Personal information
- Full name: Peter Alfred Spicer
- Born: 11 May 1939 Ilford, Essex, England
- Died: 18 August 1969 (aged 30) Hainault, Essex, England
- Batting: Left-handed
- Bowling: Slow left-arm orthodox

Domestic team information
- 1962–1963: Essex

Career statistics
| Competition | First-class | List A |
| Matches | 17 | 1 |
| Runs scored | 526 | 6 |
| Batting average | 19.48 | 6.00 |
| 100s/50s | –/4 | –/– |
| Top score | 86 | 6 |
| Balls bowled | 67 | 2 |
| Wickets | 2 | 1 |
| Bowling average | 27.50 | 1.00 |
| 5 wickets in innings | – | – |
| 10 wickets in match | – | – |
| Best bowling | 2/1 | 1/1 |
| Catches/stumpings | 4/– | –/– |
- Source: Cricinfo, 25 October 2011

= Peter Spicer =

English cricketer

Peter Alfred Spicer (11 May 1939 – 18 August 1969) was an English cricketer. Spicer was a left-handed batsman who bowled slow left-arm orthodox. He was born at Ilford, Essex.

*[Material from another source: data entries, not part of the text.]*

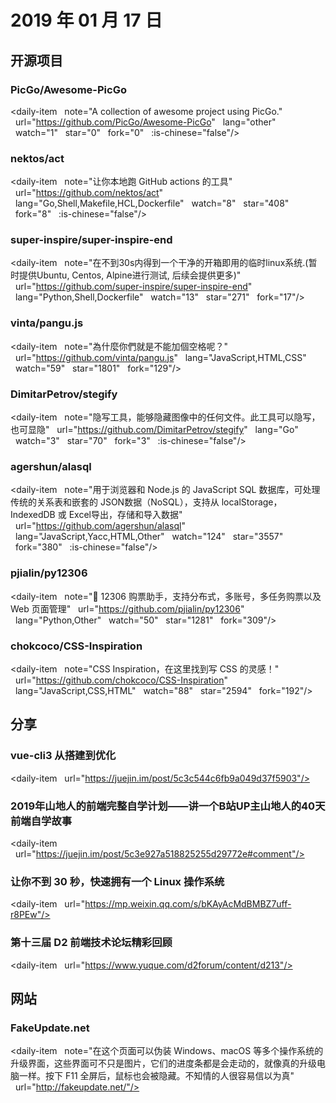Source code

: # 2019 年 01 月 17 日

## 开源项目

### PicGo/Awesome-PicGo

<daily-item
  note="A collection of awesome project using PicGo."
  url="https://github.com/PicGo/Awesome-PicGo"
  lang="other"
  watch="1"
  star="0"
  fork="0"
  :is-chinese="false"/>

### nektos/act

<daily-item
  note="让你本地跑 GitHub actions 的工具"
  url="https://github.com/nektos/act"
  lang="Go,Shell,Makefile,HCL,Dockerfile"
  watch="8"
  star="408"
  fork="8"
  :is-chinese="false"/>

### super-inspire/super-inspire-end

<daily-item
  note="在不到30s内得到一个干净的开箱即用的临时linux系统.(暂时提供Ubuntu, Centos, Alpine进行测试, 后续会提供更多)"
  url="https://github.com/super-inspire/super-inspire-end"
  lang="Python,Shell,Dockerfile"
  watch="13"
  star="271"
  fork="17"/>

### vinta/pangu.js

<daily-item
  note="為什麼你們就是不能加個空格呢？"
  url="https://github.com/vinta/pangu.js"
  lang="JavaScript,HTML,CSS"
  watch="59"
  star="1801"
  fork="129"/>

### DimitarPetrov/stegify

<daily-item
  note="隐写工具，能够隐藏图像中的任何文件。此工具可以隐写，也可显隐"
  url="https://github.com/DimitarPetrov/stegify"
  lang="Go"
  watch="3"
  star="70"
  fork="3"
  :is-chinese="false"/>

### agershun/alasql

<daily-item
  note="用于浏览器和 Node.js 的 JavaScript SQL 数据库，可处理传统的关系表和嵌套的 JSON数据（NoSQL），支持从 localStorage，IndexedDB 或 Excel导出，存储和导入数据"
  url="https://github.com/agershun/alasql"
  lang="JavaScript,Yacc,HTML,Other"
  watch="124"
  star="3557"
  fork="380"
  :is-chinese="false"/>

### pjialin/py12306

<daily-item
  note="🚂 12306 购票助手，支持分布式，多账号，多任务购票以及 Web 页面管理"
  url="https://github.com/pjialin/py12306"
  lang="Python,Other"
  watch="50"
  star="1281"
  fork="309"/>

### chokcoco/CSS-Inspiration

<daily-item
  note="CSS Inspiration，在这里找到写 CSS 的灵感！"
  url="https://github.com/chokcoco/CSS-Inspiration"
  lang="JavaScript,CSS,HTML"
  watch="88"
  star="2594"
  fork="192"/>

## 分享

### vue-cli3 从搭建到优化

<daily-item
  url="https://juejin.im/post/5c3c544c6fb9a049d37f5903"/>

### 2019年山地人的前端完整自学计划——讲一个B站UP主山地人的40天前端自学故事

<daily-item
  url="https://juejin.im/post/5c3e927a518825255d29772e#comment"/>

### 让你不到 30 秒，快速拥有一个 Linux 操作系统

<daily-item
  url="https://mp.weixin.qq.com/s/bKAyAcMdBMBZ7uff-r8PEw"/>

### 第十三届 D2 前端技术论坛精彩回顾

<daily-item
  url="https://www.yuque.com/d2forum/content/d213"/>

## 网站

### FakeUpdate.net

<daily-item
  note="在这个页面可以伪装 Windows、macOS 等多个操作系统的升级界面，这些界面可不只是图片，它们的进度条都是会走动的，就像真的升级电脑一样。按下 F11 全屏后，鼠标也会被隐藏。不知情的人很容易信以为真"
  url="http://fakeupdate.net/"/>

Spicer made his first-class debut for Essex against Somerset in the 1962 County Championship. His first scoring shot in the match was a six in a debut innings of 80. He made sixteen further first-class appearances for Essex, the last of which came against Kent in the 1963 County Championship. In his seventeen matches he scored just 526 runs at an average of 19.48, with a high score of 86. This score, which was one of four fifties he made, came against the touring Pakistanis in 1962. With the ball, he took 2 first-class wickets. Both these wickets came in the same match against Middlesex in 1962, when he took the wickets of Don Bennett and Alan Moss, taking figures of 2/1 from 1.1 overs. Most of his first-class appearances came in 1962, despite struggling to get in the Essex side in 1963, he did make a single List A appearance in the inaugural Gillette Cup against Lancashire. In this match, which was also the first ever List A match Essex played, Spicer took the wicket of Ken Higgs in his second delivery of the match, while with the bat he scored 6 runs before he was dismissed by Jack Dyson, with Lancashire winning by 81 runs. He continued to play Second XI cricket for Essex, but made no further major appearances, leaving the county at the end of the 1966 season.

He coached cricket after leaving Essex, spending the summer of 1969 coaching in the Netherlands. Returning to England, he was killed in a car accident on 15 August 1969 at Hainault, Essex.